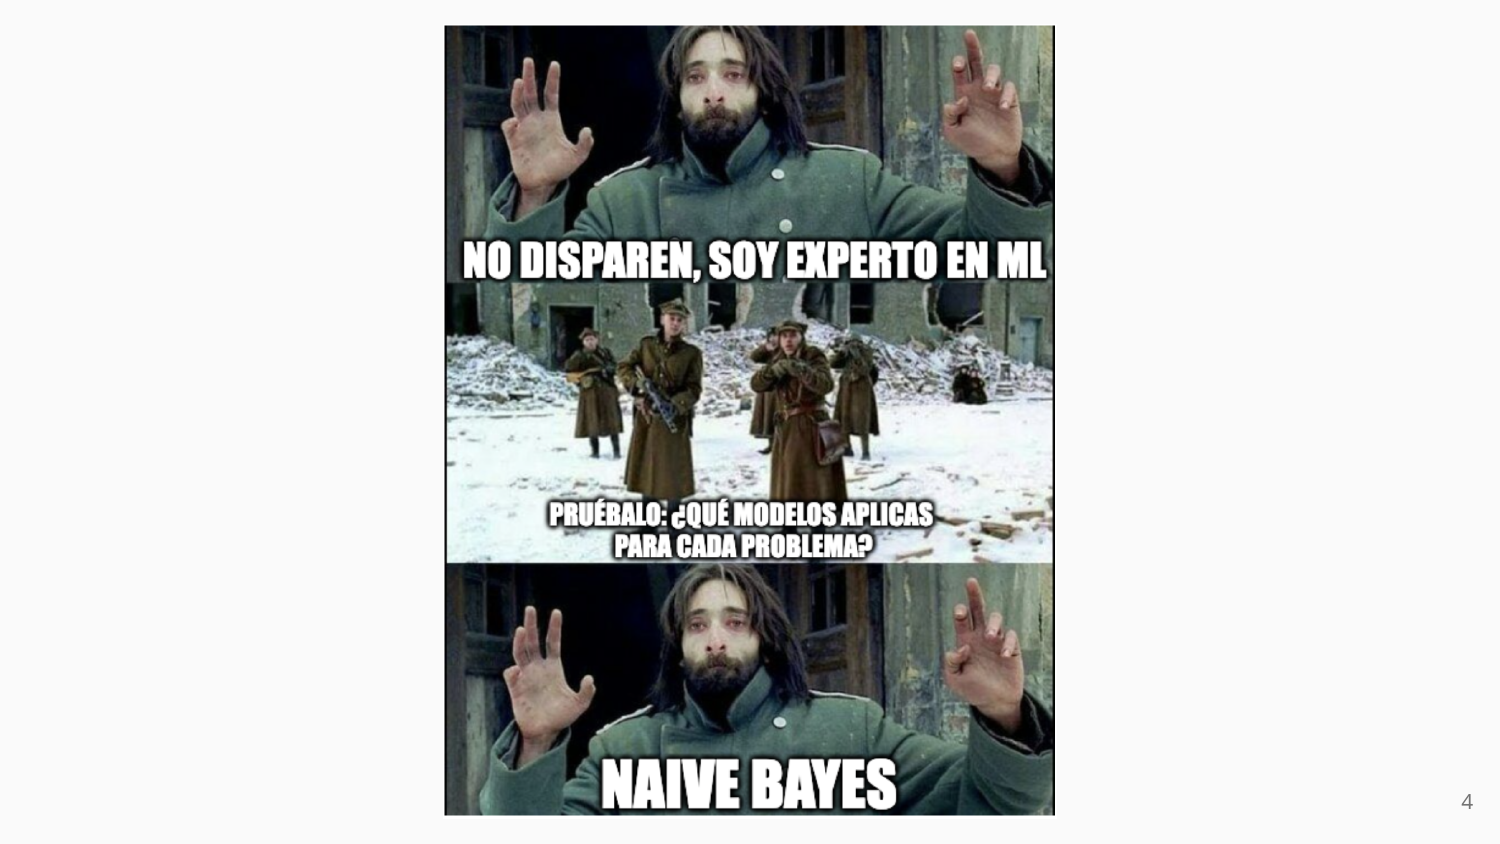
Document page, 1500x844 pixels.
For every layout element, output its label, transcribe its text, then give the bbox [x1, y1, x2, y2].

slide_number ‹#› [1398, 770, 1489, 835]
picture [443, 24, 1057, 819]
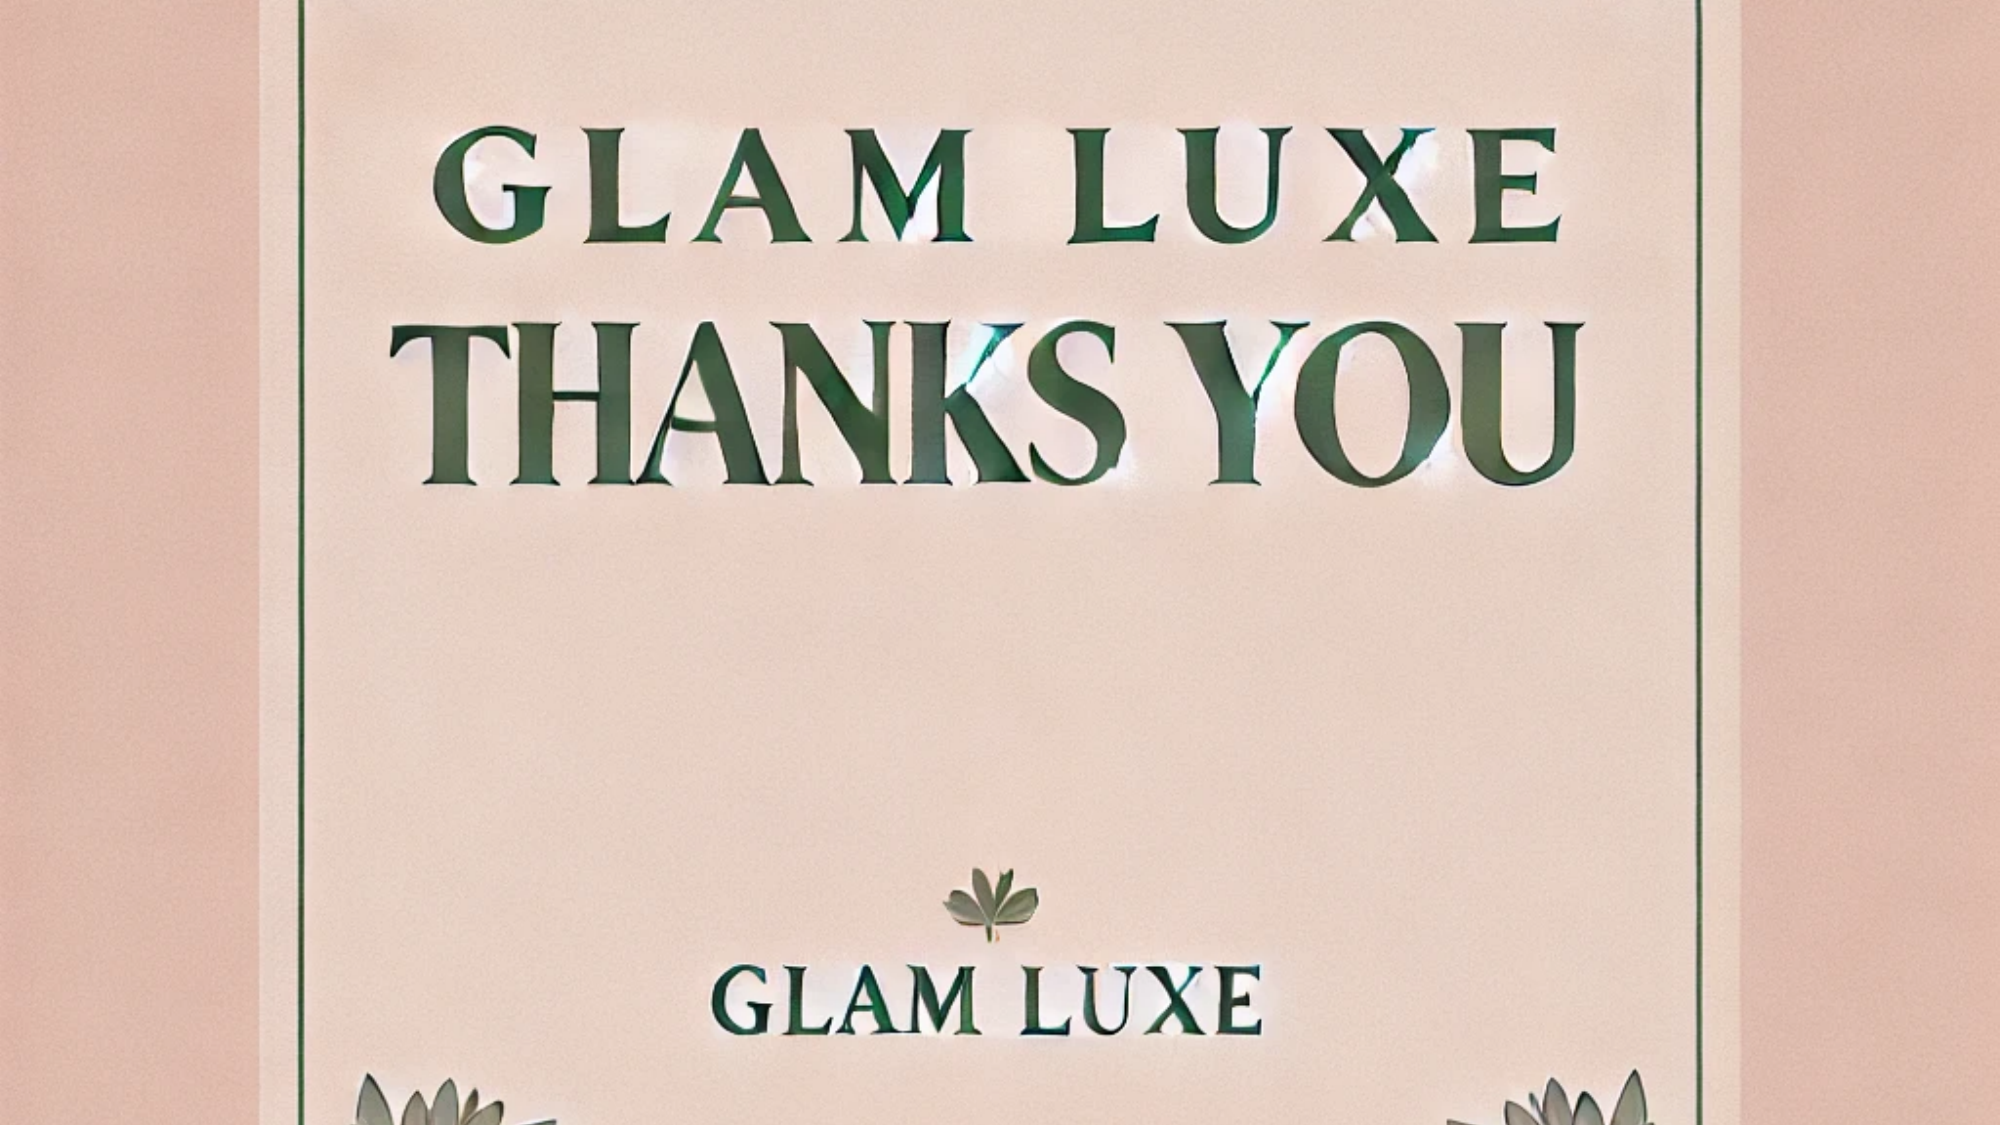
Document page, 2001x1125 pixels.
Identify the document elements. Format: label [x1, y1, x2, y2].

list [0, 0, 2000, 1125]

■ Your instructions ■
All of the data above should be transcribed verbatim, with pictures omitted.

■ Exercise answer ■
Document page, 1500x844 pixels.
For every layout element, output its label, transcribe its text, then give the bbox [x1, y1, x2, y2].

slide_number ‹#› [1398, 770, 1489, 835]
picture [443, 24, 1057, 819]
Document page, 2001x1125 pixels.
Identify the document elements. Format: label [x1, y1, x2, y2].

list [0, 0, 2000, 1125]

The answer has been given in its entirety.